Newer varieties planted in modest yet rising acreage include Blanc Seedless, Candy Snaps, Cotton Candy, Jack’s Salute, Krissy, and Sheengene 21. Growers cite increased yields, lower production costs, and better flavor as the reason for changes.
John Rast, president of Visalia, CA-based Rast Produce Company, Inc., BB #:156829 confirms the downward trend in total acreage.
“Housing in urban areas has grown so tight, development is encroaching on agricultural land. If acreage hasn’t been pulled out for houses, it’s been replaced with nut orchards.”
Clint Lucas, account manager at RJO Produce Marketing, Inc. BB #:150105 in Fresno, CA, is of the same mind. “It wouldn’t surprise me if acreage is scaled back,” he said.
Regardless, though, he believes 2019 will be a pivotal year for California grape growers.
What could possibly go wrong?
Despite ideal conditions and a tradition of producing table grapes, there are factors leading many grape growers to rethink how to use their land. Water and labor are consistent challenges, and this being California, regulations.
“After a robust crop in 2018 caused soft prices, the next two years look to be very tough for growers. Increased labor, water, regulations, and ancillary costs will continue to drive the cost of goods upward,” said Jason Fuller, vice president sales at Sun World International, LLC BB #:172413 in Bakersfield, CA. “The market will need to react, but how it reacts is the question.”
“We need to capture water in wet years instead of letting it run out into the ocean,” said Jeff Olsen, president of the Chuck Olsen Company, Inc. BB #:151376 in Visalia, CA. “Environmentalists push back against building dams, citing the protection of fish that aren’t even native.”

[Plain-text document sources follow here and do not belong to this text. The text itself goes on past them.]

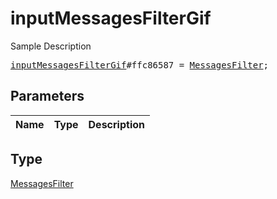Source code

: # inputMessagesFilterGif

Sample Description

<pre>
<a href="../constructor/inputMessagesFilterGif.md">inputMessagesFilterGif</a>#ffc86587 = <a href="../type/MessagesFilter.md">MessagesFilter</a>;
</pre>

## Parameters

| Name | Type | Description |
|------|:----:|-------------|

## Type

[MessagesFilter](../type/MessagesFilter.md)
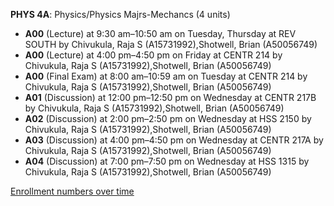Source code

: **PHYS 4A**: Physics/Physics Majrs-Mechancs (4 units)

- **A00** (Lecture) at 9:30 am–10:50 am on Tuesday, Thursday at REV SOUTH by Chivukula, Raja S (A15731992),Shotwell, Brian (A50056749)
- **A00** (Lecture) at 4:00 pm–4:50 pm on Friday at CENTR 214 by Chivukula, Raja S (A15731992),Shotwell, Brian (A50056749)
- **A00** (Final Exam) at 8:00 am–10:59 am on Tuesday at CENTR 214 by Chivukula, Raja S (A15731992),Shotwell, Brian (A50056749)
- **A01** (Discussion) at 12:00 pm–12:50 pm on Wednesday at CENTR 217B by Chivukula, Raja S (A15731992),Shotwell, Brian (A50056749)
- **A02** (Discussion) at 2:00 pm–2:50 pm on Wednesday at HSS 2150 by Chivukula, Raja S (A15731992),Shotwell, Brian (A50056749)
- **A03** (Discussion) at 4:00 pm–4:50 pm on Wednesday at CENTR 217A by Chivukula, Raja S (A15731992),Shotwell, Brian (A50056749)
- **A04** (Discussion) at 7:00 pm–7:50 pm on Wednesday at HSS 1315 by Chivukula, Raja S (A15731992),Shotwell, Brian (A50056749)

[Enrollment numbers over time](./PHYS4A.tsv)
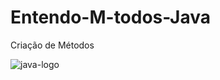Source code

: # Entendo-M-todos-Java
Criação de Métodos

![java-logo](https://user-images.githubusercontent.com/96260047/178075487-f40e4fec-5841-4626-8fae-650b763d21e2.png)
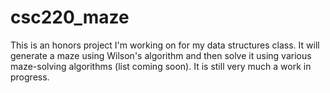 csc220_maze
===========

This is an honors project I'm working on for my data structures class. It will generate a maze using Wilson's
algorithm and then solve it using various maze-solving algorithms (list coming soon). It is still very much
a work in progress.
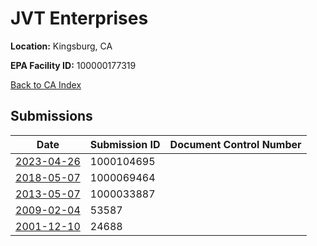 # JVT Enterprises

**Location:** Kingsburg, CA

**EPA Facility ID:** 100000177319

[Back to CA Index](../../index.md)

## Submissions

| Date | Submission ID | Document Control Number |
|------|--------------|-------------------------|
| [2023-04-26](submissions/1000104695.md) | 1000104695 |  |
| [2018-05-07](submissions/1000069464.md) | 1000069464 |  |
| [2013-05-07](submissions/1000033887.md) | 1000033887 |  |
| [2009-02-04](submissions/53587.md) | 53587 |  |
| [2001-12-10](submissions/24688.md) | 24688 |  |

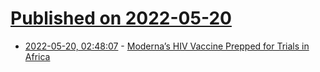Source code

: # [Published on 2022-05-20](index.md)

* [2022-05-20, 02:48:07](https://news.ycombinator.com/item?id=31442795) - [Moderna’s HIV Vaccine Prepped for Trials in Africa](https://pharmaphorum.com/news/modernas-hiv-vaccine-prepped-for-trials-in-africa/)
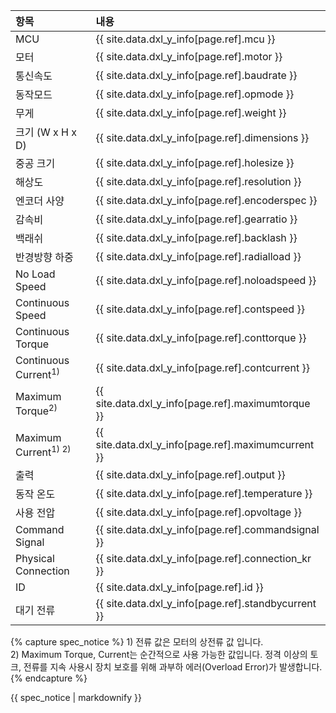 
| 항목                      | 내용                                                           |
|:--------------------------|:---------------------------------------------------------------|
| MCU                       | {{ site.data.dxl_y_info[page.ref].mcu }}                |
| 모터                      | {{ site.data.dxl_y_info[page.ref].motor }}              |
| 통신속도                  | {{ site.data.dxl_y_info[page.ref].baudrate }}            |
| 동작모드                  | {{ site.data.dxl_y_info[page.ref].opmode }}              |
| 무게                      | {{ site.data.dxl_y_info[page.ref].weight }}             |
| 크기 (W x H x D)          | {{ site.data.dxl_y_info[page.ref].dimensions }}         |
| 중공 크기                 | {{ site.data.dxl_y_info[page.ref].holesize }}         |
| 해상도                    | {{ site.data.dxl_y_info[page.ref].resolution }}          |
| 엔코더 사양               | {{ site.data.dxl_y_info[page.ref].encoderspec }}         |
| 감속비                    | {{ site.data.dxl_y_info[page.ref].gearratio }}          |
| 백래쉬                    | {{ site.data.dxl_y_info[page.ref].backlash }}           |
| 반경방향 하중              | {{ site.data.dxl_y_info[page.ref].radialload }}         |
| No Load Speed            | {{ site.data.dxl_y_info[page.ref].noloadspeed }}        |
| Continuous Speed         | {{ site.data.dxl_y_info[page.ref].contspeed }}          |
| Continuous Torque        | {{ site.data.dxl_y_info[page.ref].conttorque }}         |
| Continuous Current<sup>1)<sup>  | {{ site.data.dxl_y_info[page.ref].contcurrent }}        |
| Maximum Torque<sup>2)<sup>       | {{ site.data.dxl_y_info[page.ref].maximumtorque }}       |
| Maximum Current<sup>1) 2)<sup>  | {{ site.data.dxl_y_info[page.ref].maximumcurrent }}      |
| 출력                      | {{ site.data.dxl_y_info[page.ref].output }}             |
| 동작 온도                 | {{ site.data.dxl_y_info[page.ref].temperature }}         |
| 사용 전압                 | {{ site.data.dxl_y_info[page.ref].opvoltage }}             |
| Command Signal           | {{ site.data.dxl_y_info[page.ref].commandsignal }}      |
| Physical Connection      | {{ site.data.dxl_y_info[page.ref].connection_kr }}       |
| ID                       | {{ site.data.dxl_y_info[page.ref].id }}                 |
| 대기 전류                 | {{ site.data.dxl_y_info[page.ref].standbycurrent }}      |

{% capture spec_notice %}
1&#41; 전류 값은 모터의 상전류 값 입니다.  
2&#41; Maximum Torque, Current는 순간적으로 사용 가능한 값입니다. 정격 이상의 토크, 전류를 지속 사용시 장치 보호를 위해 과부하 에러(Overload Error)가 발생합니다.
{% endcapture %}
<div class="notice">{{ spec_notice | markdownify }}</div>

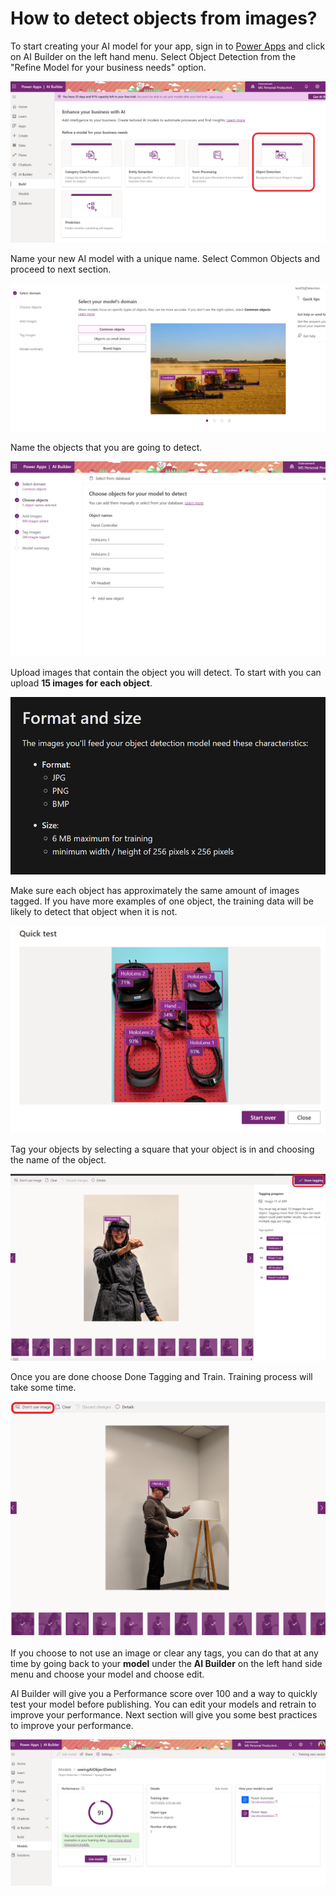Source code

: # How to detect objects from images?

To start creating your AI model for your app, sign in to [Power Apps](https://powerapps.microsoft.com/?WT.mc_id=aiml-8438-ayyonet) and click on AI Builder on the left hand menu. Select Object Detection from the "Refine Model for your business needs" option.

![Build Object Detection on Power Apps - AI Builder](../../.gitbook/assets/buildai%20%281%29.png)

Name your new AI model with a unique name. Select Common Objects and proceed to next section.

![Train your custom model screen for Object Detection](../../.gitbook/assets/commonobj.png)

Name the objects that you are going to detect. 

![Name each objects to be detected](../../.gitbook/assets/namedobjects.png)

Upload images that contain the object you will detect. To start with you can upload **15 images for each object**. 

![Training image format and size for object detection](../../.gitbook/assets/imagedetectionformat.png)

Make sure each object has approximately the same amount of images tagged. If you have more examples of one object, the training data will be likely to detect that object when it is not. 

![False positive HoloLens 2 detection](../../.gitbook/assets/testresult.png)

Tag your objects by selecting a square that your object is in and choosing the name of the object. 

![Tagging objects](../../.gitbook/assets/tagging%20%281%29.png)

Once you are done choose Done Tagging and Train. Training process will take some time.

![You can choose to not use images after you upload and tag them.](../../.gitbook/assets/dontuseimage.png)

 If you choose to not use an image or clear any tags, you can do that at any time by going back to your **model** under the **AI Builder** on the left hand side menu and  choose your model and choose edit. 

AI Builder will give you a Performance score over 100 and a way to quickly test your model before publishing. You can edit your models and retrain to improve your performance. Next section will give you some best practices to improve your performance. 

![Performance score of trained model](../../.gitbook/assets/performance.png)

Further, he notes, state officials are talking about restricting growers to one acre-foot of water and putting monitors on wells, even those on private property.
Worse yet, for many, is securing skilled workers—one of reasons for the urgency of developing less labor-intensive grape varieties. According to a National Public Radio piece last year, even with some workers getting paid over $20 per hour, it’s still not enough to keep them from seeking employment with better working conditions in retail, construction, or foodservice. Crackdowns on immigration and difficulties with the H-2A visa program also exacerbate the problem.